The sounds of spring birds and frogs mingle with the shouts and laughter of students at Camp Pioneer. On this sunny Thursday afternoon, forty-seven rambunctious fifth graders from Randolph County, West Virginia, are preparing to depart after a two day educational adventure in the surrounding forests and streams. They just completed their experience in the Randolph County Outdoor Education Program (RCOEP).
“Mom, Mom, today we learned stuff and we had fun,” a student exclaims to her mother. She then proceeds to let loose a nonstop stream of excited explanation detailing each activity she and her classmates had participated in and what she had learned. This is how education should be.
The Randolph County Outdoor Education Program is a collaboration between Experience Learning and the Randolph County School System. In this program, all fifth graders in the county participate in beyond the classroom science and heritage focused lessons. Students in the RCOEP programs learn by doing. At the Izaak Walton League, students study chemistry, biology, and statistics through the sampling of a local stream, and by playing games that model population dynamics.

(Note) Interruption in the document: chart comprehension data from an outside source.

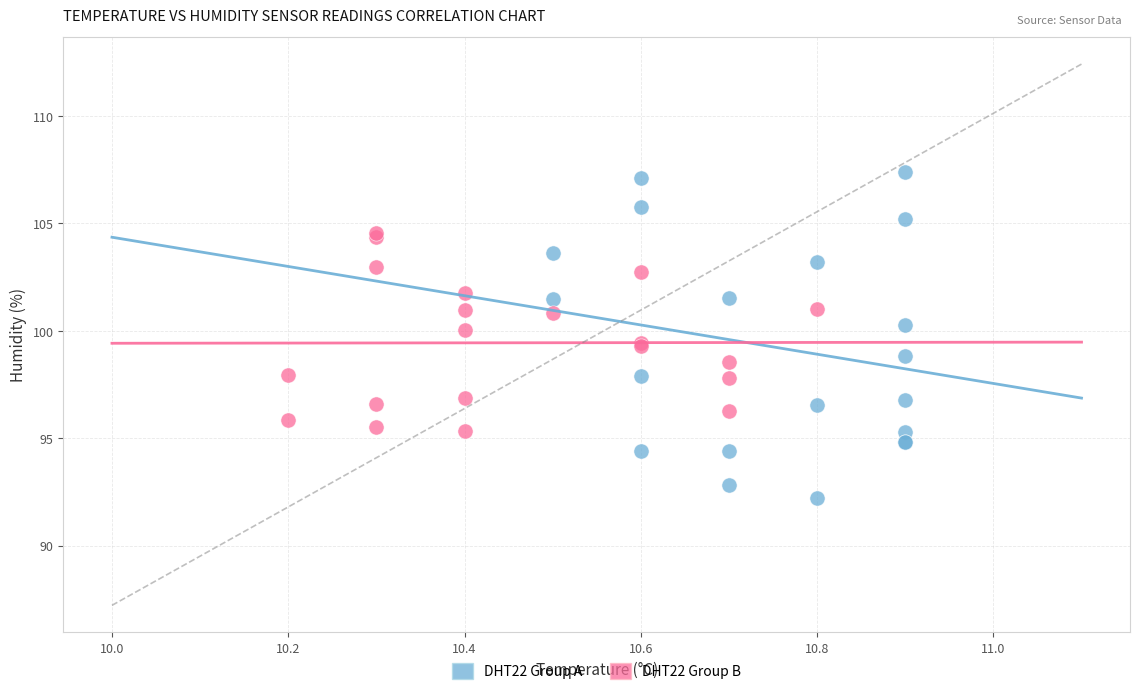

Which series reaches the minimum Y coordinate?

DHT22 Group A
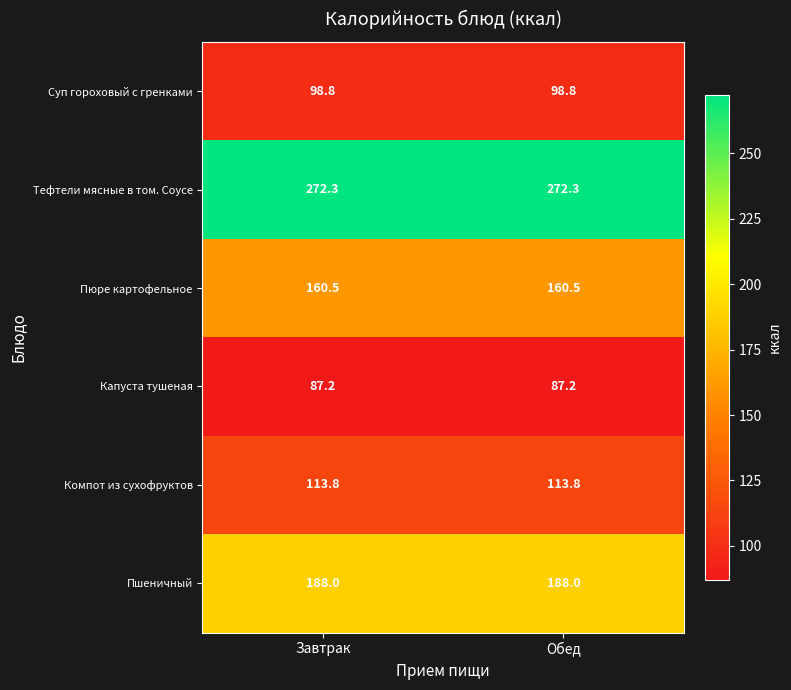

Is it true that Компот из сухофруктов equals 113.8 at Обед?

True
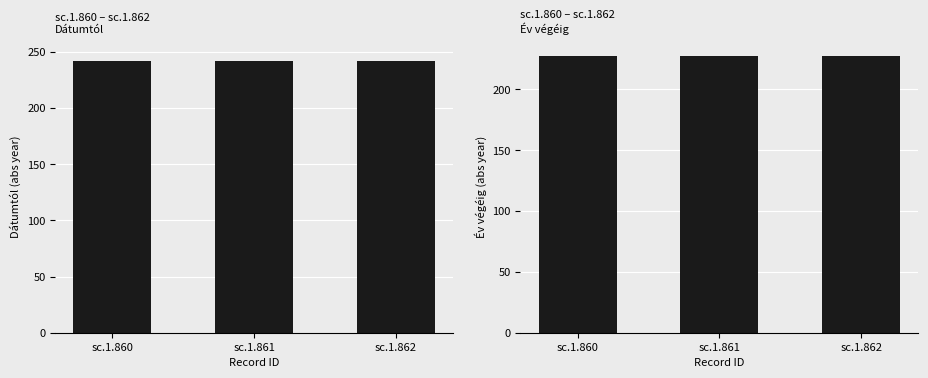

Rank the series by their maximum value, from lowest to highest.

Év végéig, Dátumtól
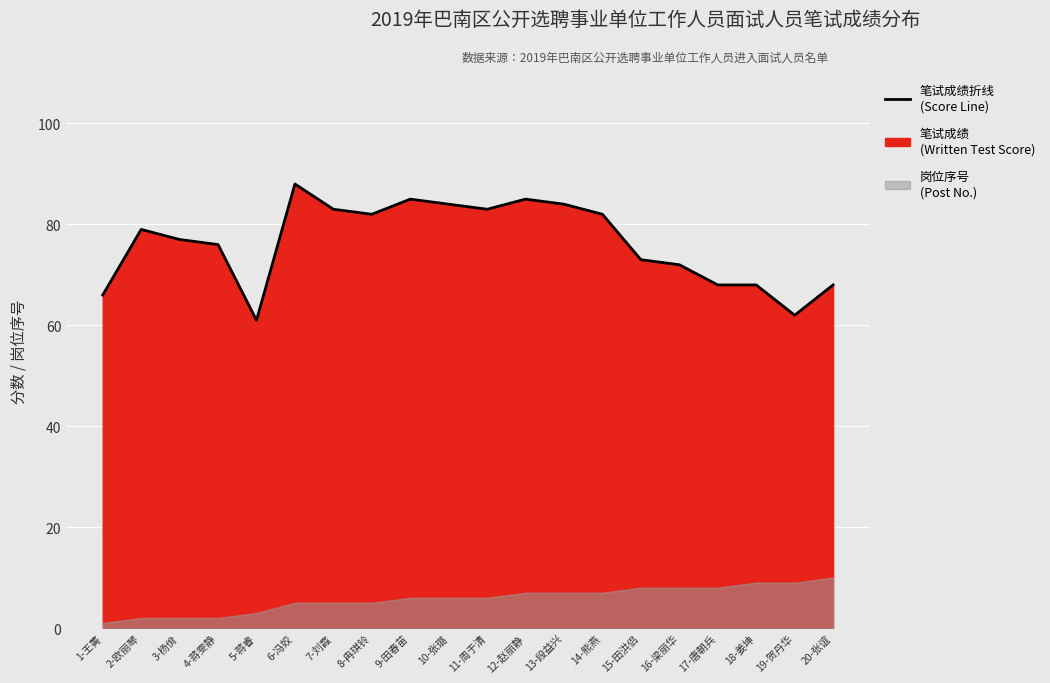

Is it true that the value at 1-王菁 is 104?

False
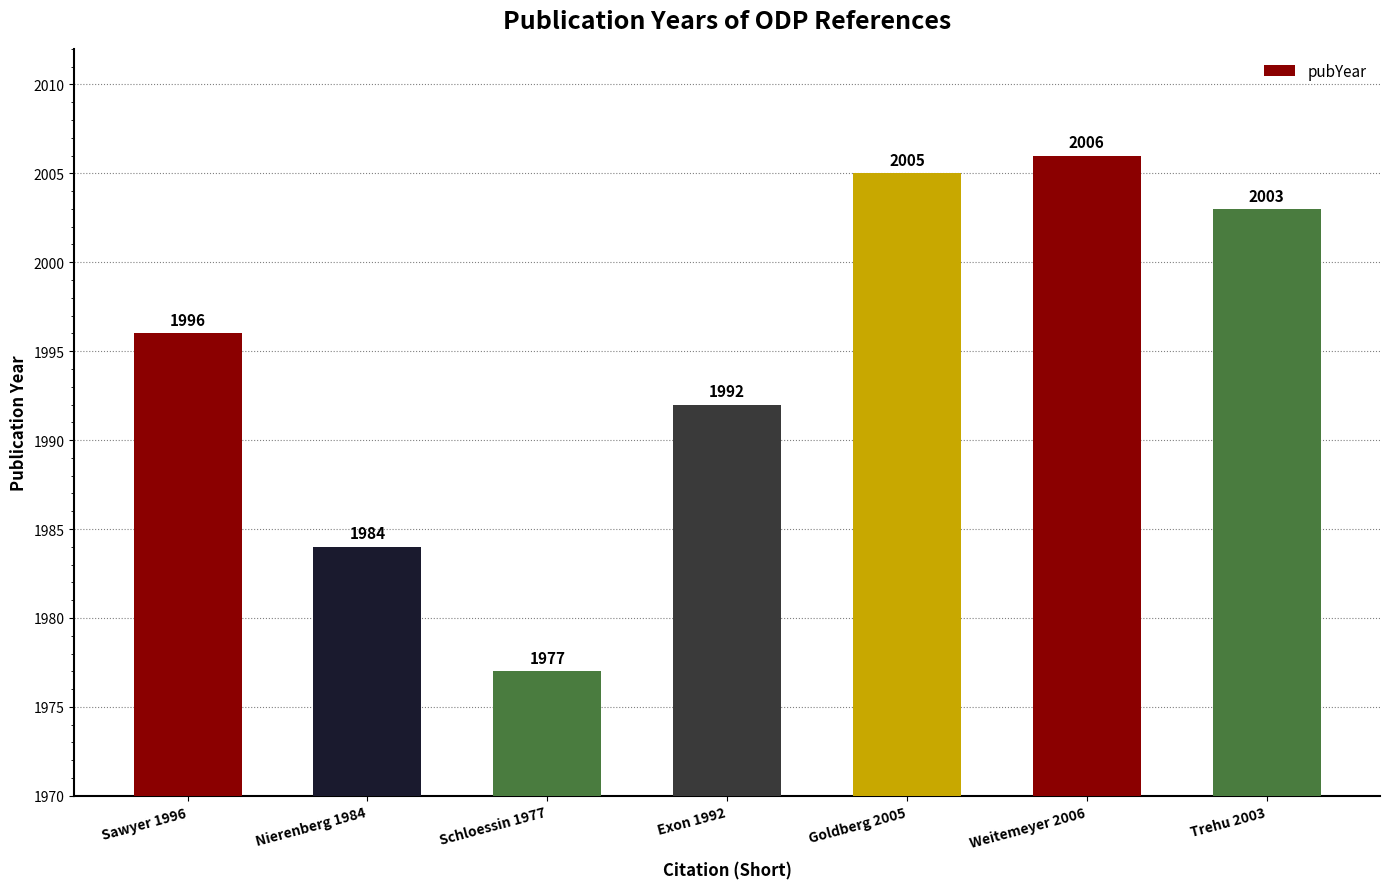

How many data points are less than 1996?

3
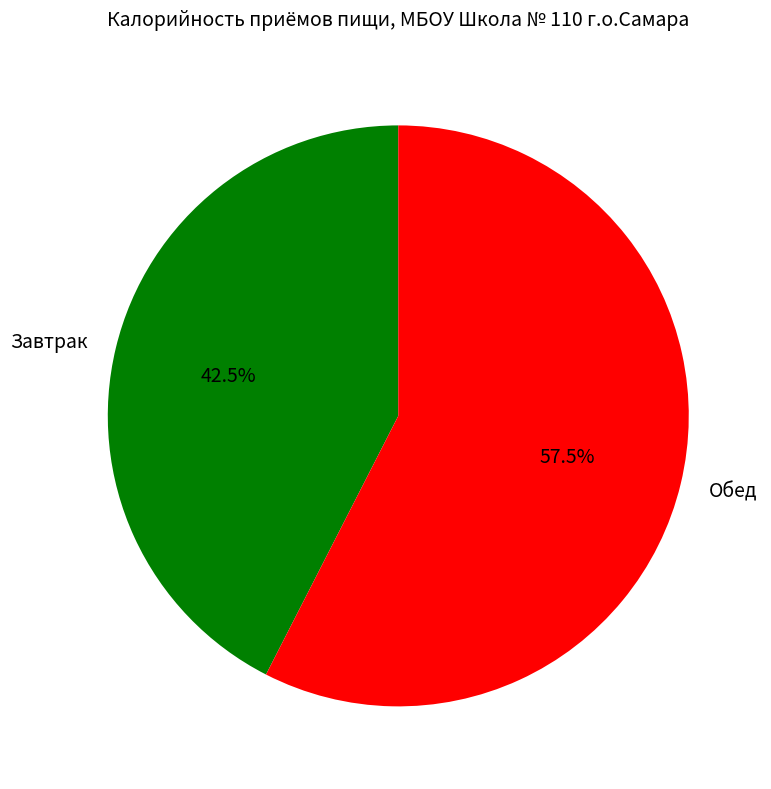

Rank the categories by value from lowest to highest.

Завтрак, Обед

At Camp Pioneer in Beverly, students dip their own candles and create watercolor landscape art. They then travel back in time to explore the rich history of the people of West Virginia and their beautiful, but rugged landscape.
At the end of the program, some students want to stay. We put them on the bus anyway, but I can’t help but think how wonderful it would be if all students could “learn stuff and [have] fun” every day. I am grateful to our awesome instructors from Experience Learning, the Randolph County School System, and Secure Rural Schools Act (the federal funding program) for making this outdoor education program possible for the students of Randolph County.